In 1999 the Sangatte center, run by the French Red Cross, was set up to help feed and shelter migrants in the port city.

But in 2002, under pressure from the UK, France decided to close the center at the end of that year.

“We now need to pass to a new phase, the definitive and complete closing of the Sangatte center. This closure will happen on December 30,” said Sarkozy.

Then French Interior Minister Nicolas Sarkozy scored a political win, getting the UK to provide asylum to 3/4 of the 1,600 migrants at Sangatte, which was then torn down.

But migrants do not disappear by magical agreements made by politicians. Hundreds settled in the surrounding woods. The “jungle”, as it became known, was the scene of a massive crackdown in 2009, but the migrants never stopped coming….

These past 2 years, the number of migrants detained in the Calais region has multiplied by more than 4

4117 in 2013;
8336 in 2014;
18170 only for January to mid-May 2015 according to French border police figures.

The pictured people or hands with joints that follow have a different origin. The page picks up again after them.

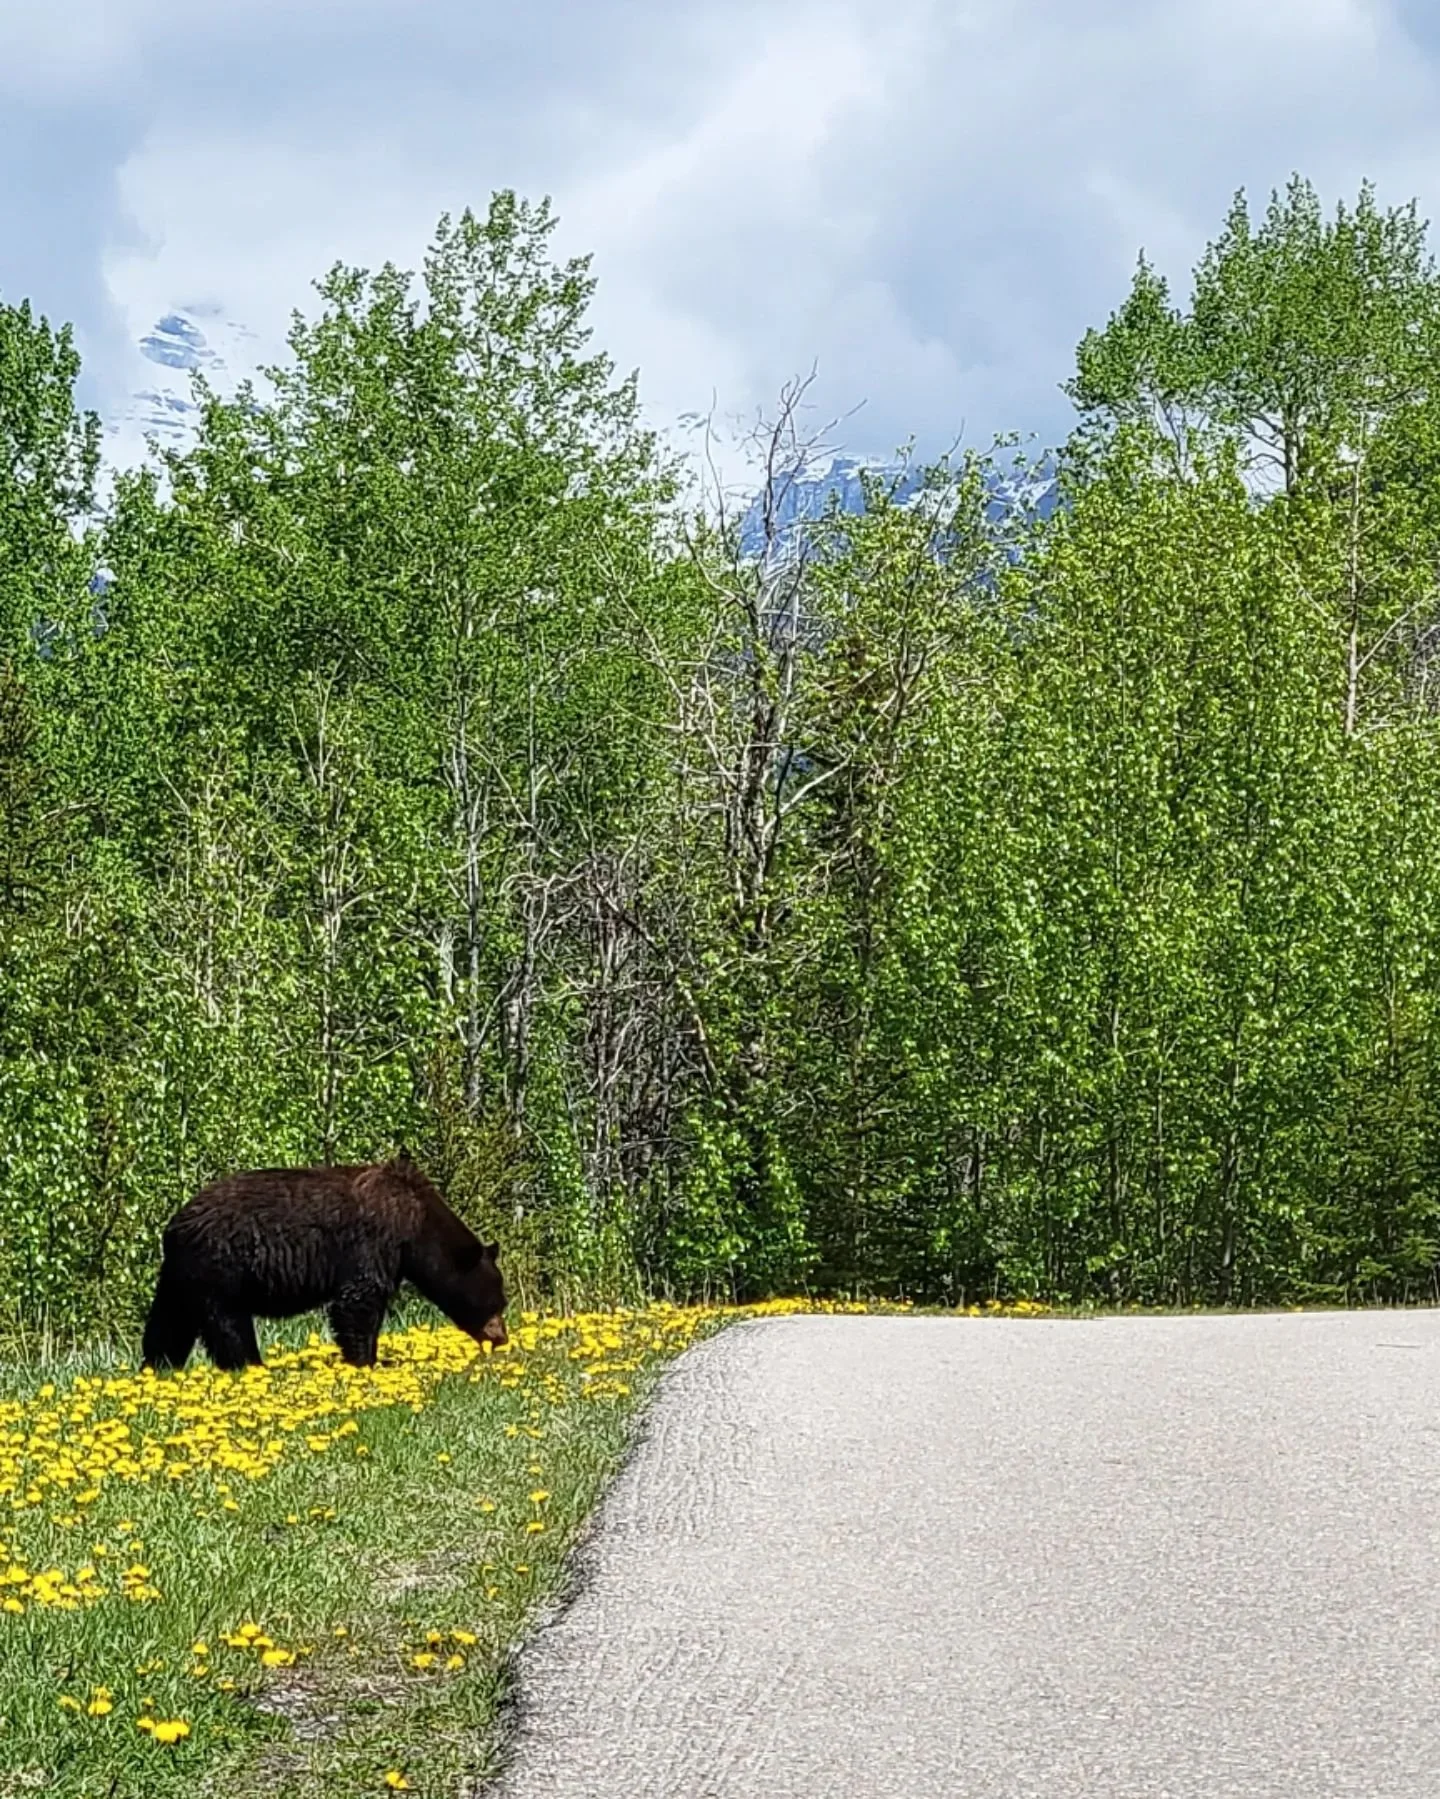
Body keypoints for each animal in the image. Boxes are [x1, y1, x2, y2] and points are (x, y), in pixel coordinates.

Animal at [141, 1153, 507, 1371]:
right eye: (498, 1301)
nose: (501, 1338)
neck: (416, 1227)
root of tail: (173, 1227)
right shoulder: (373, 1243)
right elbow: (358, 1300)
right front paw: (365, 1361)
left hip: (181, 1278)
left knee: (169, 1324)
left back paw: (158, 1368)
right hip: (220, 1272)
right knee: (228, 1326)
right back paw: (252, 1366)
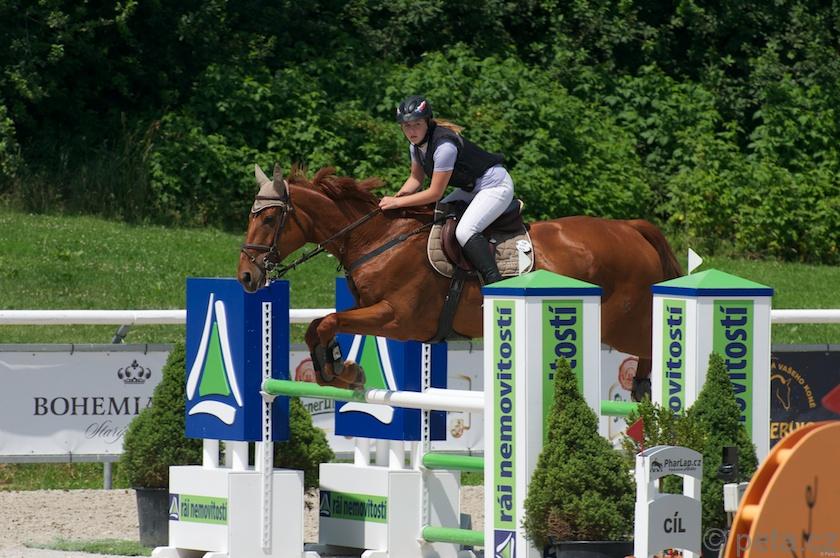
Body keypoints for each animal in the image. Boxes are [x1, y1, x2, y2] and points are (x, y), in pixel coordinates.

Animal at [238, 164, 683, 400]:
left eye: (268, 218)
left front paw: (341, 370)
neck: (377, 239)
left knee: (651, 342)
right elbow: (319, 324)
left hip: (621, 323)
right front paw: (339, 368)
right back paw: (643, 387)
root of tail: (631, 228)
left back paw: (653, 389)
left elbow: (329, 321)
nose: (246, 275)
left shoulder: (399, 319)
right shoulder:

Today, there are an estimated 3000 migrants stranded in Calais

In the 1990s migrants arriving in Europe without papers pretended to be Bosnians or Kosovars to get refugee status and to be eligible for asylum.

In the first decade of the 2000s, it is Afghans and Iraqis. With the war in Syria, “Syrian” became an ‘open sesame’ word for migrants.

In Calais and all over Europe, the authorities are trying to reinforce border security, leading to more frequent clashes.

Yet it seems at this point impossible to stop the flow of desperate human beings who dream of a better future in the “old continent”.